In order for DC to be a success, the issues of contributions,
investment profiles and annuities needed to be tackled, but have not
been.
No
new incentives for pension contributions by or for target group of
middle earners.
There
is no recognition of the need to structure dedicated DC investment
products, suitable for different types of people, different age
groups, risk profiles etc.
Still
consulting on annuities – we’ve just done this.
No
changes to state system, pension credit to remain and S2P not to be
joined with BSP. Just because we are forecasting that the
public cost of providing pensions will remain low up to 2050, does
not mean all is well. Given a substantial increase in the
proportion of elderly to younger people, this simply implies that
either the burden of providing adequate pensions is being
transferred from State to employer (or private individuals) and/or
that increasing numbers will be living on very low incomes.
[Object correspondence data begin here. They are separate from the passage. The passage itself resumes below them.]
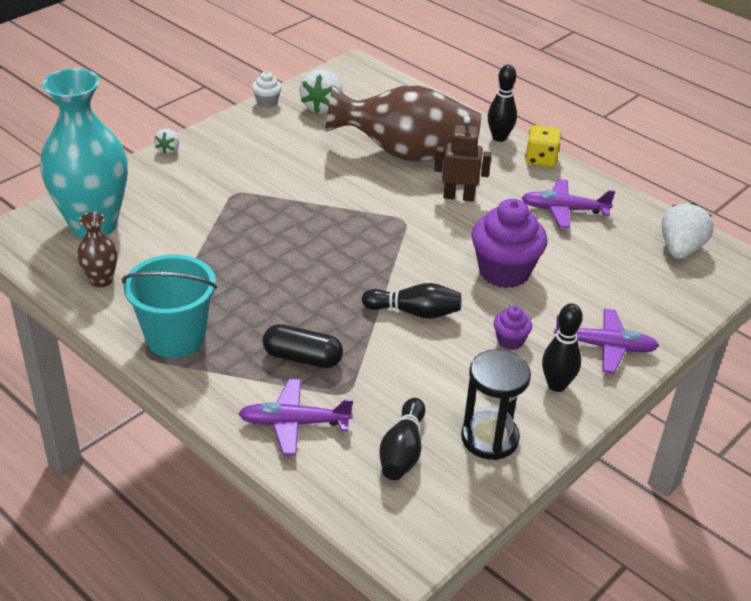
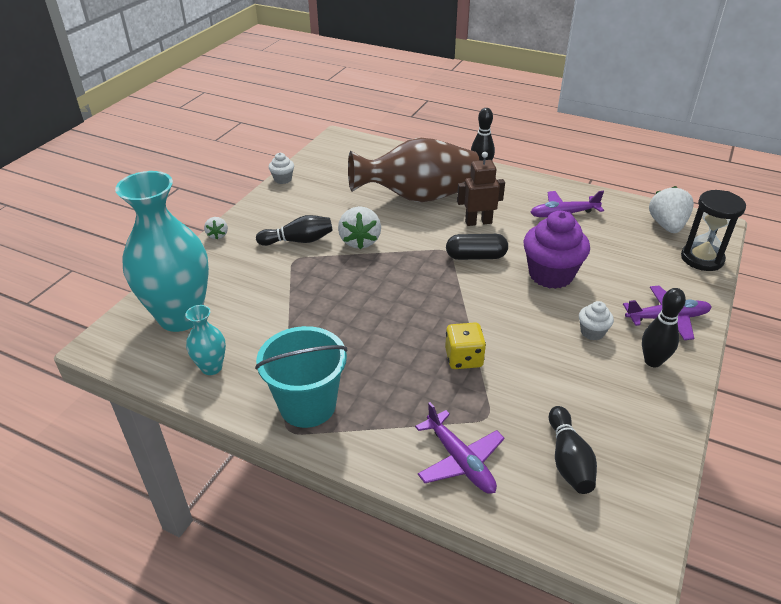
camera: 15 degrees left, 0 degrees up
brown vase [77,212,117,288] -> turquoise vase [185,305,226,375]
purple plane [238,379,353,455] -> purple plane turned 105 degrees counterclockwise [415,402,504,494]
black capsule [263,324,343,368] -> black capsule moved to [446,234,508,260]
white strawberry [299,69,343,113] -> white strawberry moved to [338,206,381,249]
black bowling pin [362,283,461,319] -> black bowling pin moved to [256,215,333,246]
black hourglass [461,349,531,460] -> black hourglass moved to [681,190,746,271]
purple cupcake [494,306,532,350] -> white cupcake [579,301,614,340]
yellow dice [525,125,561,167] -> yellow dice moved to [445,323,486,369]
Both of these outcomes have significant negative implications for
economic growth in future. This issue needs to be recognised
and tackled. Corporate Britain cannot afford to underwrite
long-term pension liabilities which are being met by the State in
other European countries. The profitability of our firms will
suffer significantly and our industrial competitiveness will be
eroded.
Retention
of contracting out, with no real explanation of why the complexity
it entails is worthwhile.
Reforms
to pensions are mainly ‘supply side’ oriented, rather than
tackling ‘demand side’ issues ie. just giving people information
and simple products will not increase pension contributions unless
people actually want to engage in the process in the first place,
which they currently don’t.
No
initiatives to ensure advice is more widely available e.g.
encouragement of specialist and basic level of advice and incentives
for employers to offer access to independent advice.
No
recognition of the fact that, if policy tries to make it cheaper for
employers to provide pensions, then the pensions provided will be
lower.
The
paper suggests reductions in contribution rates of 20%, 30% and
more, with equanimity.
No
call for the financial services industry itself to simplify its own
processes, procedures, terminology, application forms and so on.
Customers find all the jargon so confusing.